Too Big to Function

Too Big to Function

For most of us, we never grasp the full totality of the size of the United States Government and its local entities. As of August 2015, those employed by government in the United States outnumbered the private manufacturing sector almost 1.8 to 1.0. There were 21,995,000 employed by federal, state, and local governments. By contrast, there were only 12,239,000 people employed in the manufacturing sector. Of the 21,995,000, 556,000 worked in the Postal Service, 5,092,000 worked for state governments, and 14,165,000 worked for local governments.

A recent Democratic budget submitted to Congress for consideration numbered 1,900 pages. The 2012 Democratic Budget proposal was 2,403 pages in length. Its size is the equivalent of adding the number of pages together in Tolstoy’s War and Peace with Ann Rand’s Atlas Shrugged. The current United States Tax Code numbers 74,608 pages filling 9 huge volumes.

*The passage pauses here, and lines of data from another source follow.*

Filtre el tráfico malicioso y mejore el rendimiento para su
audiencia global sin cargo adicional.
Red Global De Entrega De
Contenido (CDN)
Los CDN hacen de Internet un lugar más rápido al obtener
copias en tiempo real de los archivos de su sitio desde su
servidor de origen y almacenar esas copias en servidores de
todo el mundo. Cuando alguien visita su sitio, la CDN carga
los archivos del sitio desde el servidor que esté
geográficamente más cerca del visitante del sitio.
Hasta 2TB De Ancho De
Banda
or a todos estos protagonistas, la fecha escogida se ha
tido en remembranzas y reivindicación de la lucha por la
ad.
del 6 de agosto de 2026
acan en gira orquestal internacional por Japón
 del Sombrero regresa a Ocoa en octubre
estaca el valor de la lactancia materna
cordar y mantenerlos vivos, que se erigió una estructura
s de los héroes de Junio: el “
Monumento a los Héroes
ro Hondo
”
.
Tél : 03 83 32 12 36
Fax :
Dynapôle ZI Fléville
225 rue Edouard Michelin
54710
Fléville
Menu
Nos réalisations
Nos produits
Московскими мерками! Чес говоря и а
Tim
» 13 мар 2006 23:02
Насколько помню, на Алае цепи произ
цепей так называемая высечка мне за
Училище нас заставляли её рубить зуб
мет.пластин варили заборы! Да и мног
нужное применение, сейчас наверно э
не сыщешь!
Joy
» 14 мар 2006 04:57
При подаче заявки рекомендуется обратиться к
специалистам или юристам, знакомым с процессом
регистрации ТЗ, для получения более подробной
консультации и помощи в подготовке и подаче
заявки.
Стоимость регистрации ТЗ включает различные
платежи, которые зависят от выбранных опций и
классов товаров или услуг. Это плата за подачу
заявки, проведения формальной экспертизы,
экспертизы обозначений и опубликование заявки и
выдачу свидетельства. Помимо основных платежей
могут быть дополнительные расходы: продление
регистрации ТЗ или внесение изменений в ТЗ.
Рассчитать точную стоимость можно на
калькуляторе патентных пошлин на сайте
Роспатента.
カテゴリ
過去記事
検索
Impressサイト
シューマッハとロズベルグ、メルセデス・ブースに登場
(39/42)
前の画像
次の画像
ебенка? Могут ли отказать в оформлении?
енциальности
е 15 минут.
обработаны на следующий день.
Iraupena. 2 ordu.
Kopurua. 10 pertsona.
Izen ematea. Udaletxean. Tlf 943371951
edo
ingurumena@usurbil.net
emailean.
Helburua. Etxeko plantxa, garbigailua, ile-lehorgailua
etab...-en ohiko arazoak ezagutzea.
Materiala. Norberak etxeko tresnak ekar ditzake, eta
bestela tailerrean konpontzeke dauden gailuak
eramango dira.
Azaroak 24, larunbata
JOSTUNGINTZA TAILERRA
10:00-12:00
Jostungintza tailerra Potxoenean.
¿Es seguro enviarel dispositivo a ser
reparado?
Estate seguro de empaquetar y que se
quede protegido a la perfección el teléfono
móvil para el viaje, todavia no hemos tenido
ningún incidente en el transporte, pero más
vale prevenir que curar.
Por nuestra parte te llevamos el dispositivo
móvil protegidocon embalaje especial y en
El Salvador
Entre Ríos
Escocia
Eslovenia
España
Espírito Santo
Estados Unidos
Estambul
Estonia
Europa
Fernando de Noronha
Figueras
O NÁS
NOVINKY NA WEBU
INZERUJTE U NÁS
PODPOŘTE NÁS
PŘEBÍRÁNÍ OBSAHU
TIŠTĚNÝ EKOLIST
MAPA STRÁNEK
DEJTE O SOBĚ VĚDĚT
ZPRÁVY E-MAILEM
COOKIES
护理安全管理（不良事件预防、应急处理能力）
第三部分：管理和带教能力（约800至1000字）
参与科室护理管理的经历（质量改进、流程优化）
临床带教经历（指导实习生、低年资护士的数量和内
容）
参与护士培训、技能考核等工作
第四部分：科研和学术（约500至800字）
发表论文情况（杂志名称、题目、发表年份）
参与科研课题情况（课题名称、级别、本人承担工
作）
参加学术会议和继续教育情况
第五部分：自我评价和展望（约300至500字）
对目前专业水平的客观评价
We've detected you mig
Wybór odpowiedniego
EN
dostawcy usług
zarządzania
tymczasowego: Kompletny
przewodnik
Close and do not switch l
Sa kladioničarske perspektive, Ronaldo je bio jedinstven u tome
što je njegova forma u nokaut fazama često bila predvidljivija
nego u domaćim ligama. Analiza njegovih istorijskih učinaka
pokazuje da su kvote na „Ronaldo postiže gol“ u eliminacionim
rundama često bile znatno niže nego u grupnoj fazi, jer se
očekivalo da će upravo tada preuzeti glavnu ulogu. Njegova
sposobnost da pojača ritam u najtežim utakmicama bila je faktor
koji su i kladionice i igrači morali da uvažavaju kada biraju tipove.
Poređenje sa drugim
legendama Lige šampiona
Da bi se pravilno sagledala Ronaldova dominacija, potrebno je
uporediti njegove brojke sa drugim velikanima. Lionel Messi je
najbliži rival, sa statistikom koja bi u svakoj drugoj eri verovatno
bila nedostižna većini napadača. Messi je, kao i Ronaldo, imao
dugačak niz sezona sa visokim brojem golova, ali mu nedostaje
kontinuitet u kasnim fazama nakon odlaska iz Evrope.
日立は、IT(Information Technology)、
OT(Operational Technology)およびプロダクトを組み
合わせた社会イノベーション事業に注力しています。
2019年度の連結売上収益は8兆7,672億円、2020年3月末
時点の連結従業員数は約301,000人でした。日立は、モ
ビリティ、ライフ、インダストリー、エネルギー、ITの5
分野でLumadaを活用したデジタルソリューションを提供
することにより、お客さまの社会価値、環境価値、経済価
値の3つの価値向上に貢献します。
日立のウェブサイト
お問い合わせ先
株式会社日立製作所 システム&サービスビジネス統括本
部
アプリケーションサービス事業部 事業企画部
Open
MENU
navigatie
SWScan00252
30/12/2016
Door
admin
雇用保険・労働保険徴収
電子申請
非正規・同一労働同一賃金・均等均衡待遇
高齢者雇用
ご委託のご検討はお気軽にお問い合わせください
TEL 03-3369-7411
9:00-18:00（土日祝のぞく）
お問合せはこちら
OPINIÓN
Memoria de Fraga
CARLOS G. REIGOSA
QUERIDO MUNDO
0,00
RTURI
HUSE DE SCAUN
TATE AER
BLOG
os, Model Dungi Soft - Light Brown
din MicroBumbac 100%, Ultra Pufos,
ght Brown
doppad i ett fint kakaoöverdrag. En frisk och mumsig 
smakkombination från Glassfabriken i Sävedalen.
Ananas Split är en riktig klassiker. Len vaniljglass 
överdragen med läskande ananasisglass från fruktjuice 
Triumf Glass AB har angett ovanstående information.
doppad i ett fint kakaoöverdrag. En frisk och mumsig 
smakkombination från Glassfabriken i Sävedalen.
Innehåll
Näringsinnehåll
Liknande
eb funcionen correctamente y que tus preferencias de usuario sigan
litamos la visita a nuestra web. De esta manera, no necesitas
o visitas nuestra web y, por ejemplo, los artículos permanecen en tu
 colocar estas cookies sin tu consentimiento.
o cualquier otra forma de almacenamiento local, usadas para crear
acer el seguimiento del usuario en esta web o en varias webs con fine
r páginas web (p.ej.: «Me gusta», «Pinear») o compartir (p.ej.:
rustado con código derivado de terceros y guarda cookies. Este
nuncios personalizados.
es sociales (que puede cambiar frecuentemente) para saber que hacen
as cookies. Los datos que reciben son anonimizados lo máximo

Congress considers approximately 5,000 bills each year with only 5% ever signed into law. Sadly, with fewer bills being considered, the bills are becoming larger and larger, wrapped up in massive omnibus packages that fill dozens of binders. The Affordable Care Act was 2,700 pages long and this did not include the 20,000 pages of regulations. Votes on 1,000 page bills regularly come before Congress filled with pet projects, bridges to nowhere, and obscure regulations. It happens because there is no accountability and no one can feasibility read these packages in their entirety.

The Defense Budget alone is massive. The overall United States Defense budget covering material, strategies, and spending issues will easily run 500+ pages with thousands of pages of statistical data in support of a $581 billion dollar budget forecast. Our military is running currently at around 2,500,000 million members (1.4 active duty and 1.1 million reserve members) plus the 3,340,000 retired officers and enlisted personnel currently drawing pensions and benefits. For example, the Pentagon alone employees 23,000 civilian and military personnel in 6.5 million square feet of office space situated on 34 acres with 5 stories above ground and two basement levels.

For one recordkeeping function alone, the 1996 Congressional Review Act requires federal agencies to submit reports to Congress on economically significant rules. In 2013, regulators added an estimated 157.9 million hours of paperwork to comply with the 80,224 new pages of regulations in the Federal Register. Each year it gets worse. The cumulative number of hours spent on regulatory-related paperwork is running around 10.38 billion hours.

Everywhere one turns, the numbers are staggering. Headcount continues to grow. We have the IRS with its 90,000 employees and the new Department of Homeland Security with its 240,000 member staff. Add in the EPA with its 15,193 members and the Border Patrol with its 21,000 agents and the list becomes overwhelming. Even Congress with all its staffs cannot seem to get its hands around the size and administration of the United States Government. Our “unbalanced” budgets are now running in the trillions of dollars. In 2014, the Federal Government spent $514 billion dollars more than it took in and adding this deficit to the accumulated deficits from prior years, the Federal Government spent $430,812,121,372 (that’s billion) dollars in interest in 2014 on this outstanding debt of $19,289,650,546,973 (that’s trillion) dollars.

I am not sure where it will all end. Could it end in a potential default on our outstanding debt? Could foreign nations refuse to buy our securities? Could we become a Greece-like nation cutting benefits and reducing our entitlement programs by 20 or 30%? Whatever the answer, our Federal Government has become too large and no longer functions as our forefathers intended.